In this case DRY could mean setting up a form definition where you define
form and form field attributes once, then have your scaffolding generate
JavaScript on the form and do equivalent post handler form verification
based on the attribute settings.

The sort of attributes you might have are
- global flag to check input against SQL field types (e.g. no chars in an
int field)
- field flags to override this per field or to do additional checking (e.g.
date of birth range check)
- names of helper JavaScript and perl functions that are

For doing form validation I think you need
- on lost focus or tab out, do individual field checking
- on form submit, repeat individual field checks on entire set of form
fields and optionally call transaction-specific function
- plus any other JS events you want to handle like mouseover, right click

You could do individual checks by AJAX but I've avoided it historically for
speed reasons. Maybe it isn't such a problem with faster broadband speeds

I've been moving towards trying to use list and form definition files (in
perl Data::Dumper format) to make systems more configurable.

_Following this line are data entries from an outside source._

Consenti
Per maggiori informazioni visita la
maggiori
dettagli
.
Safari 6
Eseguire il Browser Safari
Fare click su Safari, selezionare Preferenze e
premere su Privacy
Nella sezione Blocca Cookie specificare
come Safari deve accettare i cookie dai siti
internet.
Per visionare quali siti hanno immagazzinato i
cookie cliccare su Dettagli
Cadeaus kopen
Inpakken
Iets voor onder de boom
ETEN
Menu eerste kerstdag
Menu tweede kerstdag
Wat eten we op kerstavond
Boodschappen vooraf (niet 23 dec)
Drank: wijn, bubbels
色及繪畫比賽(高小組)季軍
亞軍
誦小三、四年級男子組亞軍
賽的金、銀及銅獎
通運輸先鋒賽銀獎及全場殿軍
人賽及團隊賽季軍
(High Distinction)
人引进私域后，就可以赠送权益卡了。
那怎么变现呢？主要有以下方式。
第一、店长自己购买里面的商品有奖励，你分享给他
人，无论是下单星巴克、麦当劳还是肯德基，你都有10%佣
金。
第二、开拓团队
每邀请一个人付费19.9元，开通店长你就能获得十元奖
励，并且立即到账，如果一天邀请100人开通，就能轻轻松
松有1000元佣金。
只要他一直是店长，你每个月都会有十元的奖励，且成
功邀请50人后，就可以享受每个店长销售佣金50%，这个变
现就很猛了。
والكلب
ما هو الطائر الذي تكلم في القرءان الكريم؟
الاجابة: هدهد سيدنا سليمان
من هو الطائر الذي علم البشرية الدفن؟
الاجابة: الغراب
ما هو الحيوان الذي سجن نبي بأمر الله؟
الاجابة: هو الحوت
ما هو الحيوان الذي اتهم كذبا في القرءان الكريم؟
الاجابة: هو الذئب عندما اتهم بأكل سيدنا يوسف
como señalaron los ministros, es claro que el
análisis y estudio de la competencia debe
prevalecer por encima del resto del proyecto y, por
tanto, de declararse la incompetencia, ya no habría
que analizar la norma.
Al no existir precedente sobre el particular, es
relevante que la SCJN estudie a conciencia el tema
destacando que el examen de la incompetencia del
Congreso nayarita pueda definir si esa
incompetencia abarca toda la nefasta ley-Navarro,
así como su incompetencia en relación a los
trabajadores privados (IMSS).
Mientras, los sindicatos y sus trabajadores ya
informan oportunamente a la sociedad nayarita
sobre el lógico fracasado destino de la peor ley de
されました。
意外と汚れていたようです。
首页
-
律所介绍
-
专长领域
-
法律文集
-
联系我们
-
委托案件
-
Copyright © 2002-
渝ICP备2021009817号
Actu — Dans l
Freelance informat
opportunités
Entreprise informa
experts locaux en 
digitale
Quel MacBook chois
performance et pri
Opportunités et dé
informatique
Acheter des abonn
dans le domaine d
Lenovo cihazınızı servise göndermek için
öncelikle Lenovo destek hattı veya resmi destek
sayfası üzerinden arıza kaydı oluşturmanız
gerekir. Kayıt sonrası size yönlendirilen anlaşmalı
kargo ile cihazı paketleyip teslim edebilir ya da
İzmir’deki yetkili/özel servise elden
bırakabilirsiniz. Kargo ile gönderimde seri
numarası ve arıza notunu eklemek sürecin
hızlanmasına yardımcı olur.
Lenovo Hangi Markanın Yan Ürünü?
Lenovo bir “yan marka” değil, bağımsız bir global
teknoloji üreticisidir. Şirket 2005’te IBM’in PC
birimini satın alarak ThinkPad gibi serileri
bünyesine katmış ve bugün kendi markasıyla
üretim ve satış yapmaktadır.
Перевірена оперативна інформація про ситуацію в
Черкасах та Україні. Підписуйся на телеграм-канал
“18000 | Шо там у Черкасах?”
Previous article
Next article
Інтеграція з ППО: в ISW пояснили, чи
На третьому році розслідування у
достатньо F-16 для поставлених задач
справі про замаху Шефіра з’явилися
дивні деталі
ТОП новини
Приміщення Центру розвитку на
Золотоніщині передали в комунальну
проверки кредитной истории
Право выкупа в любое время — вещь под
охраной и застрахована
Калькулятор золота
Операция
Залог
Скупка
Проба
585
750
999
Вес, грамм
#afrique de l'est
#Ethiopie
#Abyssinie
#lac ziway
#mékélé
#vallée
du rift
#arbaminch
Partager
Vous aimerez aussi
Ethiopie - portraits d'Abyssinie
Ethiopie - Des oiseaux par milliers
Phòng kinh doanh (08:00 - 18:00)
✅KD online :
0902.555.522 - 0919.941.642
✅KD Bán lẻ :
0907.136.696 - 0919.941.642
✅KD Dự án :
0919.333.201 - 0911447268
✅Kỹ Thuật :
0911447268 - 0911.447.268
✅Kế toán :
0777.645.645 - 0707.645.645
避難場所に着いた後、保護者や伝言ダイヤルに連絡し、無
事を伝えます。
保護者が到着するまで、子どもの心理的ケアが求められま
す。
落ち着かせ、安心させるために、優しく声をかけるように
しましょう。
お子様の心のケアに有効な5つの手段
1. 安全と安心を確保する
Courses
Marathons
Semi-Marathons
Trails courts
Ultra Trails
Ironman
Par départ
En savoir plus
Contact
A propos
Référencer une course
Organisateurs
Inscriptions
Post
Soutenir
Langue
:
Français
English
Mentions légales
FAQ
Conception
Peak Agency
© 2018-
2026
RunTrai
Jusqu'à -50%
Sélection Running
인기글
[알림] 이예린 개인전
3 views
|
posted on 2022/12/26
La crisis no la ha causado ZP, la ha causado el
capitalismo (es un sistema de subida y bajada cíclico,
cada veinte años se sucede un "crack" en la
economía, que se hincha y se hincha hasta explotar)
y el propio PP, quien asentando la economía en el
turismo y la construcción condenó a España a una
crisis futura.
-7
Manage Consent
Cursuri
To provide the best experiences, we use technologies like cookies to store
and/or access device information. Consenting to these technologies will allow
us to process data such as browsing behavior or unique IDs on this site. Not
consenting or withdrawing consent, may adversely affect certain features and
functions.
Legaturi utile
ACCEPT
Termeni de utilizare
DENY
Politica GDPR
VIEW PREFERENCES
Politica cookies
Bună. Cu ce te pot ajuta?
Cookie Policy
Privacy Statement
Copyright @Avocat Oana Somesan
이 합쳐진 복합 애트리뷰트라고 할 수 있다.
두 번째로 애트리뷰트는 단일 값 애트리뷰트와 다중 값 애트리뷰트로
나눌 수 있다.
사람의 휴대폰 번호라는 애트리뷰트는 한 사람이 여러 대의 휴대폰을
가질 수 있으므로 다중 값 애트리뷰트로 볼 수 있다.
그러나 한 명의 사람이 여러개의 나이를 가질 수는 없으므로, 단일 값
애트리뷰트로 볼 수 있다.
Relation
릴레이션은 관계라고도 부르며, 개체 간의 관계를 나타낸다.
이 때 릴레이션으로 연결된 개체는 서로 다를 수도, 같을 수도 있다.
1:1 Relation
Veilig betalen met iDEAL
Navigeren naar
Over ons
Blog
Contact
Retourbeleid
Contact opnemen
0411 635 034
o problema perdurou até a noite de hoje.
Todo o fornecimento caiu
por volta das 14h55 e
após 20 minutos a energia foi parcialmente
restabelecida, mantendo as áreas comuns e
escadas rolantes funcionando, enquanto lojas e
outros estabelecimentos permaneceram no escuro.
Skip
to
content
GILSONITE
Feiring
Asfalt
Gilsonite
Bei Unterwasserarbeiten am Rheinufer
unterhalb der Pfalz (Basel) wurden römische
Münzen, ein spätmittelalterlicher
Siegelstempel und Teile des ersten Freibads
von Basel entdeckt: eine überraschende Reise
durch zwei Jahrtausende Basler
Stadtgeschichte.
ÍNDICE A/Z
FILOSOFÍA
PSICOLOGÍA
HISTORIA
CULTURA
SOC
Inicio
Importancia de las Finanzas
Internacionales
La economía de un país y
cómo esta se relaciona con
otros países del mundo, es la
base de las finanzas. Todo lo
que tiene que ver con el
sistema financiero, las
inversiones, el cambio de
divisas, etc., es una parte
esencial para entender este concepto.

-----Original Message-----
From: catalyst-bounces at lists.rawmode.org
[mailto:catalyst-bounces at lists.rawmode.org] On Behalf Of Len Jaffe
Sent: 05 May 2006 14:48
To: opus at b-love.org; The elegant MVC web framework
Subject: Re: [Catalyst] RFC: HTML::Widget / Ajax / Catalyst

> Bryan Roach <opus at b-love.org> wrote:
> That could work, but it also seems quite inefficient
> for larger forms.
> In my opinion, the DRY principle should never be
> used to determine the
> way your application functions. You should determine
> the best way for
> your application to function, and THEN apply DRY to
> implement that
> functionality efficiently. With a careful design,
> you can create a
> single-field AJAX validator function and another
> entire-form validator
> function without ever repeating yourself.

I think we're on the same page, just different
paragraphs, or maybe I'm just staring at the pictures.

I think it makes sense to pre-validate on the client,
and validate on the server.  I think it maksense to be
able to validate the whole form at once & one field at
a time on the server, and one field at a time on the

Now I personally would probably not use ajax to to
server-side-single-field (sssf) validation unless that
validation required some lookup that could only be
performed on the server side (e.g. insuring that the 
entered location is within 5 miles of an expensive
coffee shop).  But I support your right to do so.

So what we need is smart code that can perform sssf as
needed, and also generate client-side-single-field
(cssf) in JS.  Then we need some code to manage
server-side-multiple-field validation. Not just whole
form, but any combination one cares to define.

once you have all that infrastructure, its just the
busy work of the plumbing.  In catalyst terms, an
action to front end each sssf ajax call, one to
front-end each of the ssmf ajax calls including whole
form, and one for whole form, non-ajax.  But the
difference between the the two whole form actions is
in the view. With ajax, you'll render a chunk of xml
or json, without ajax you'll render a whole page.

I'm going to stick with TT, an formvalidator until my
DBIC legs are firmly under me. 

One major component upheaval at atime. That's my
motto. Well, no it isn't, but you get my point.